Scientists know that the trillions of bacteria and other microbes that live in our gut play an important role in health, affecting the risk of developing obesity, heart disease, type 2 diabetes and a wide range of other conditions. But now a large new international study has found that the composition of these microorganisms, known together as our microbiomes, is largely determined by what we eat.
Analyzing the diets, health and microbiomes of more than a thousand people, the researchers found that a diet rich in wholesome nutrients promotes the growth of beneficial microbes that promote good health. But eating a diet full of highly processed foods with added sugars, salt and other additives had the opposite effect, encouraging intestinal microbes that were linked to poorer cardiovascular and metabolic health.
One critical factor was whether people ate foods that were highly processed or not. People who tended to eat minimally processed foods such as vegetables, nuts, eggs and seafood were more likely to contain beneficial intestinal bacteria. Consumption of large amounts of juices, sweetened beverages, white bread, refined cereals and processed meats, on the other hand, is associated with microbes associated with poor metabolic health.
“This goes back to the age-old message of eating as many wholesome and unprocessed foods as possible,” said Dr. Sarah E. Berry, a nutritionist at King’s College London and co-author of the new study, published Monday in Nature Medicine. . “What this study shows for the first time is the relationship between the quality of the food we eat, the quality of our microbiomes, and ultimately our health outcomes.”
The findings may one day help doctors and nutritionists prevent or perhaps even treat certain diet-related diseases by allowing them to prescribe personalized diets to people based on the unique composition of their microbiomes and other factors.
Many studies show that there is no one-size-fits-all diet. The new study, for example, found that while some foods are generally better for health than others, different people may have wildly different metabolic responses to the same foods, mediated in part by the types of microbes that reside in their gut.
“What we found in our study is that the same diet in two different individuals does not lead to the same microbiome and does not lead to the same metabolic response,” said Dr. Andrew T. Chan, co-author of a teacher. and a professor of medicine at Harvard Medical School and Massachusetts General Hospital. “There are many variations.”
The new findings come from an international study of personalized nutrition called Predict, which is the world’s largest research project designed to look at individual food reactions. Launched in 2018 by British epidemiologist Tim Spector, the study followed more than 1,100 predominantly healthy adults in the United States and the United Kingdom, including hundreds of identical and non-identical twins.
Researchers have collected data on a wide range of factors that affect metabolism and disease risk. They analyzed participants’ diets, microbiomes and body fat. They took blood samples before and after meals to check their blood sugar, hormone, cholesterol and inflammation levels. They observed their sleep and physical activity. And for two weeks, they had them wear continuous glucose monitors that monitored their blood sugar responses to various meals.

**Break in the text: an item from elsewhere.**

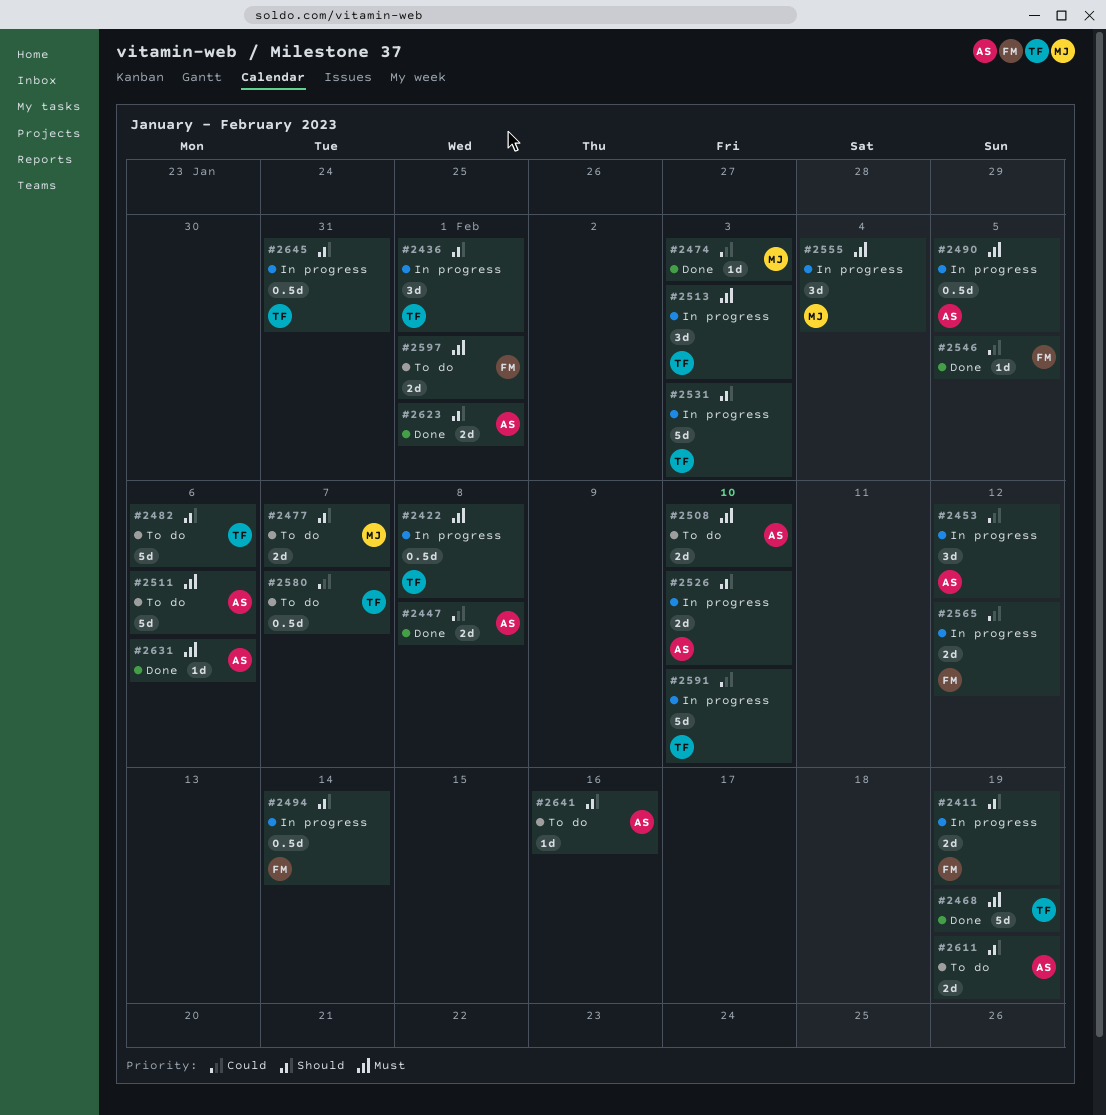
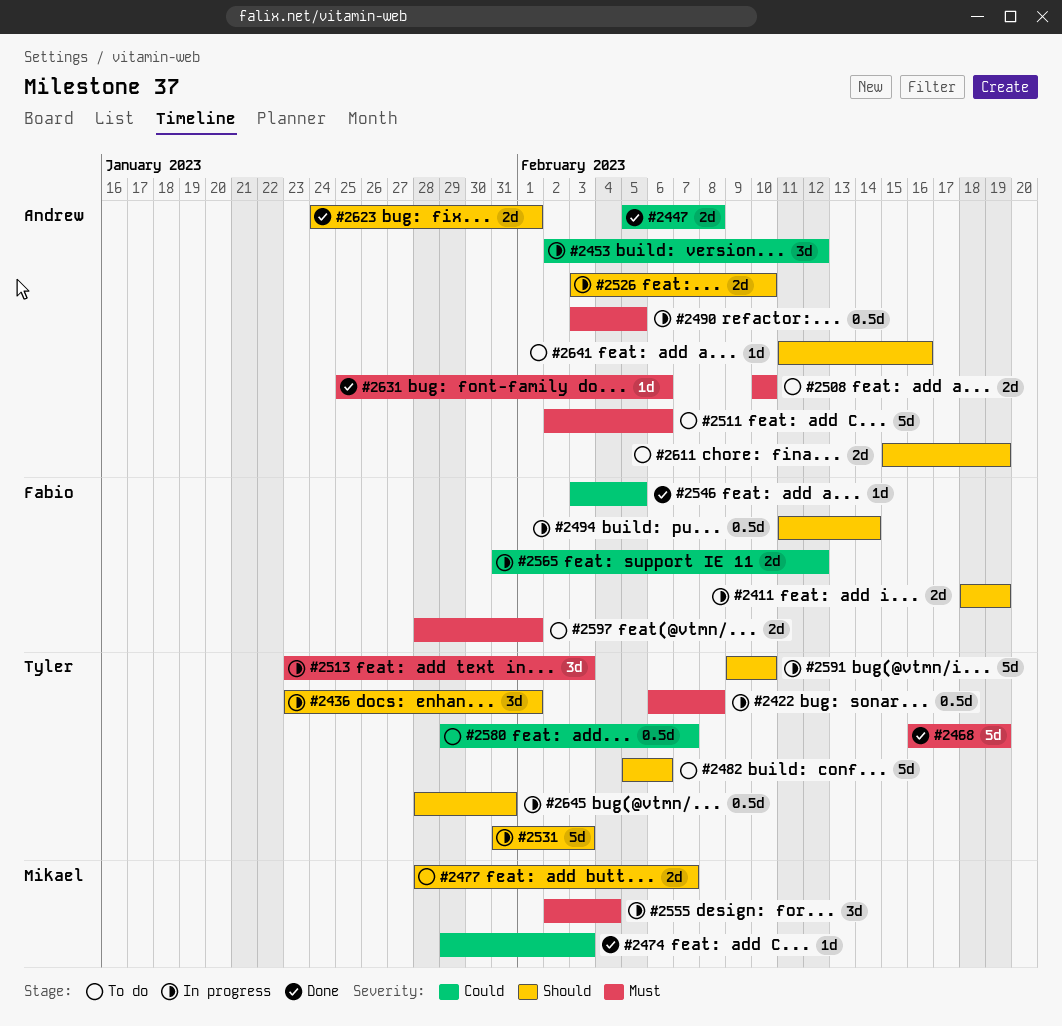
#2591, priority: Could -> Should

Researchers were surprised to find that genetics played only a minor role in shaping a person’s microbiome. Identical twins have been found to share only 34 percent of the same gut microbes, while unconnected people share about 30 percent of the same germs. Instead, the composition of each person’s microbiome appears to be controlled more than what they eat, and the types of microbes in their gut play a strong role in their metabolic health.
Researchers have identified groups of so-called good gut bugs that are more common in people who eat a varied diet rich in high-fiber plants – such as spinach, broccoli, tomatoes, nuts and seeds, as well as minimally processed animal foods such as fish and whole milk yogurt. They also found groups of “bad” intestinal bugs that are common in people who regularly consume foods that are highly processed. One common denominator among highly processed foods is that they usually contain very little fiber – a macronutrient that helps nourish good microbes in the gut, researchers say.
Among the “good” strains of intestinal microbes are Prevotella copri and Blastocystis, both associated with lower levels of visceral adipose tissue, which accumulates around internal organs and which increases the risk of heart disease. These microbes also improve blood sugar control, an indicator of diabetes risk. Other beneficial microbes are associated with reduced inflammation and lower spikes in blood fat and cholesterol levels after a meal, all of which play a role in cardiovascular health.
The new study was funded and supported by Zoe Global, a health science company, as well as the Wellcome Trust, a British non-profit organization, and several public health groups.
Dr Berry said the findings showed that by looking at microbiome profiles, they could identify people at high risk of developing metabolic diseases and intervene early. She and her colleagues are now planning a clinical trial that will test whether telling people to change certain foods in their diet can change the levels of good and bad germs in their gut and subsequently improve their health.
“We think there are a lot of small changes that people can make that can have a big impact on their health that can be mediated by the microbiome,” she said.